Nolan nodded. He cleared his throat, said, “Uh, you were in the Peace Corps, weren’t you?”

“Yes. Guatemala. I was in the Central American jungle, with very primitive people, who believe in evil spirits and that sort of thing. We built them a school. It was a good experience, but it was as much escape as service, and I realize now that my joining the Peace Corps was somewhat hypocritical. I’m back in college again, taking a degree in English this time, because I want to help where I’m needed most, and where my own moral need is greatest. I hope to teach in the slums, the ghettos. In Chicago, if at all possible. Do you understand what I’m saying?”

He did.

“No,” he said.

“I want to go into the jungle where it’s my father’s kind who are the evil spirits. His kind who need warding off. With education, with patience, with love, maybe a person like me can teach the underfed, the underprivileged, educate them into understanding that hell is what the heroin dealers offer, to realize the absurdity of spending five dollars a day on a game of chance when your family is starving, to know what it is to...”

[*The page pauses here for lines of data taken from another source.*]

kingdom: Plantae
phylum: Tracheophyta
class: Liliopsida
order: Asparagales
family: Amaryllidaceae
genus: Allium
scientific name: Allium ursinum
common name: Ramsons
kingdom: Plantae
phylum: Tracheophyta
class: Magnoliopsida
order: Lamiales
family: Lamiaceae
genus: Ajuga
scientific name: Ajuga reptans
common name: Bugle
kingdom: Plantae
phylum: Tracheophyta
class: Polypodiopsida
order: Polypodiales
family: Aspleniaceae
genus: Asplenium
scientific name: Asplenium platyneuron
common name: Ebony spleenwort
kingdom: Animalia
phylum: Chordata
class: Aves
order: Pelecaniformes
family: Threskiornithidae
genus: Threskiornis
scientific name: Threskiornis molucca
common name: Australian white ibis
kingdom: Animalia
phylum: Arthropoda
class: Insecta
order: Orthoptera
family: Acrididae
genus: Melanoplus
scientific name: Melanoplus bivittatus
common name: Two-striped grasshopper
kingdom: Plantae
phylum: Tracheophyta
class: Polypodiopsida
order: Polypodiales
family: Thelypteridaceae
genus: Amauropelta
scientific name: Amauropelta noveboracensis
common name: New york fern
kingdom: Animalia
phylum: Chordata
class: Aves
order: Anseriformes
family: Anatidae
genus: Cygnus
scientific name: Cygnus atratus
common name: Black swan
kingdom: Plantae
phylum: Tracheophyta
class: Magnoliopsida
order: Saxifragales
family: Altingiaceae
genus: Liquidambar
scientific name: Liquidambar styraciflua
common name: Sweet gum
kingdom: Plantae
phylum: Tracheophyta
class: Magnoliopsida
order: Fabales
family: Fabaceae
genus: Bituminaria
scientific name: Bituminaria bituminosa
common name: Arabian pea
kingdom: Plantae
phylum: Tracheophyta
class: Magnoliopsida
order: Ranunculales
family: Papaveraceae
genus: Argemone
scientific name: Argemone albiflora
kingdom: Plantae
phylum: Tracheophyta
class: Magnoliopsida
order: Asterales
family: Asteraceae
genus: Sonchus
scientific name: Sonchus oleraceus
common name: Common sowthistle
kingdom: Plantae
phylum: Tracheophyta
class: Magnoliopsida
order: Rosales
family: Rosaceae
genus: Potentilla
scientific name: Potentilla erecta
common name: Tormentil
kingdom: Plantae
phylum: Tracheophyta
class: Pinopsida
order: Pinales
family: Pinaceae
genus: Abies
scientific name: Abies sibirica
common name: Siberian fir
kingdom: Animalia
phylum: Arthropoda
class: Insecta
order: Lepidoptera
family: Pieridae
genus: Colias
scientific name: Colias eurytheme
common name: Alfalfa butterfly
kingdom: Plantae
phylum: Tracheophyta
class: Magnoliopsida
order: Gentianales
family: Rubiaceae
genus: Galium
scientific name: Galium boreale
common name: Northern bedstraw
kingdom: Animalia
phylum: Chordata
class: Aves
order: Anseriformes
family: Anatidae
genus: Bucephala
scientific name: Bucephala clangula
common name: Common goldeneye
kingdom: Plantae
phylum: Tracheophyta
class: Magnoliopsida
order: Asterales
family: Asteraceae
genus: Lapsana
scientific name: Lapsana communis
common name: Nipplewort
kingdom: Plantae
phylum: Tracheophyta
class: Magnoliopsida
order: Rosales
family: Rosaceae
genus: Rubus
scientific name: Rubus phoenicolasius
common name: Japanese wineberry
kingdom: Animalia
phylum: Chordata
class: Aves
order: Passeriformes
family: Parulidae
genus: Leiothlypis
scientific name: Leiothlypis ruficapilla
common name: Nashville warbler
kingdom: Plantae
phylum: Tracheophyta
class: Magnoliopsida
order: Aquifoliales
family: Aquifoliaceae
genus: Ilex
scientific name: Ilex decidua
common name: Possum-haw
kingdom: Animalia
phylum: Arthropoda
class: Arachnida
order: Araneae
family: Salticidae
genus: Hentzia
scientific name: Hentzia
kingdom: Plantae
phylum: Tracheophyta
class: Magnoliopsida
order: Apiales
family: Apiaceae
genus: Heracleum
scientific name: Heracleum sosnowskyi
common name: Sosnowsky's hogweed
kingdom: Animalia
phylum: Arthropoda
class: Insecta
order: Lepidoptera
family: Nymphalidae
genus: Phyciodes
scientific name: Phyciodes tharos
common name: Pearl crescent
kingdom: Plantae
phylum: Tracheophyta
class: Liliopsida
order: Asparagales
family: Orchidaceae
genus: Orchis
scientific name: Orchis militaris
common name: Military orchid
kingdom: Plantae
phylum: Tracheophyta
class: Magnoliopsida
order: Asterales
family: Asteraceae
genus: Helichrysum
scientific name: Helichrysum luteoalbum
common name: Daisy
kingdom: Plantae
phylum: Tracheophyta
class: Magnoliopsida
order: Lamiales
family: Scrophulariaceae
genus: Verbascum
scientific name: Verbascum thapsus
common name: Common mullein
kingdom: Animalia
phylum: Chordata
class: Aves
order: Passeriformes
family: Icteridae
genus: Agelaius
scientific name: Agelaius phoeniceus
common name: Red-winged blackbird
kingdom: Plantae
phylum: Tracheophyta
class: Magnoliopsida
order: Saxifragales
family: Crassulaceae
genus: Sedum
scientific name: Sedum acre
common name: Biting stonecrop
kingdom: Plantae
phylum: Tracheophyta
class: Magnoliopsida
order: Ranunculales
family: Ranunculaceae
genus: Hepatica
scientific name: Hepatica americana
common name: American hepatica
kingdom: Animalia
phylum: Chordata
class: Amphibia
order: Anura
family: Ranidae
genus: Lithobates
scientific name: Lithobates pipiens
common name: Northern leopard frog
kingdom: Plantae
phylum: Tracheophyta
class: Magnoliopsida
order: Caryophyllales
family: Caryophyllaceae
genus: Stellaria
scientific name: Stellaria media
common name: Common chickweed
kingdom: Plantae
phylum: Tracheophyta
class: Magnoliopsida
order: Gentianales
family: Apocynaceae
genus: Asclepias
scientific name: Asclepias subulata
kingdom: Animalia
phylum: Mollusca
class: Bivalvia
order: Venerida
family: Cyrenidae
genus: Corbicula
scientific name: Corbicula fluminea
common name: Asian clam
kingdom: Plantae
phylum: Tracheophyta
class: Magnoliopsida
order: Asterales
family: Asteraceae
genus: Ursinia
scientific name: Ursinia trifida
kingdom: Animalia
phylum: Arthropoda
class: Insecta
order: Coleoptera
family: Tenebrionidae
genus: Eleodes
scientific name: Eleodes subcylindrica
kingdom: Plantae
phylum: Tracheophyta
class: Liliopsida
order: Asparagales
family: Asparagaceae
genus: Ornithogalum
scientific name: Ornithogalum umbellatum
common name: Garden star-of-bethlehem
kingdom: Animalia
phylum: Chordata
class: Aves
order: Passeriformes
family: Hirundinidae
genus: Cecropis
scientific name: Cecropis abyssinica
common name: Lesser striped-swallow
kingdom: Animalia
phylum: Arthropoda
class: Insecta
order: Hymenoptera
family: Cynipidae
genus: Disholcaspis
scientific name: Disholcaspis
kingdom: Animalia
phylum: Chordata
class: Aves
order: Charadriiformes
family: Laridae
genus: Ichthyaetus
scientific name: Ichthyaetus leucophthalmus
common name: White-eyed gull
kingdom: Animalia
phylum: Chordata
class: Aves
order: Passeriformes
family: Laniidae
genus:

He stopped listening to her. Bleeding-heart liberals gave him a pain in the butt. She was doing her best, he supposed, but she was starting to sound like the naive, condescending child she was.

“I’m sorry Uncle Harry is dead,” she said after a while, “and please thank whoever it was that sent you. But that part of me is gone now. I won’t miss Uncle Harry. I’ll admit I miss my mother. My brother, too. And I miss the father of my childhood.”

“I knew you when you were little,” Nolan said. It was a shot in the dark, untrue, of course. But he tried it.

“You did?”

“I came around to your summer place once. On business.”

She found a smile somewhere and showed it to him. “I won’t lie and say I remember you, but I guess you could’ve seen me when I was a child. I can remember that Daddy was secretive about that place, about Eagle’s Roost.” She grinned, forgetting herself. “He bawled Uncle Harry out one time, bawled him out terrible, for bringing business people around to the lodge. I can remember it so clearly. Maybe you were one of the men with Uncle Scary, uh, Harry that time. Maybe that was the time you saw me.”

“I think it was,” Nolan said. “I remember how mad your father got.”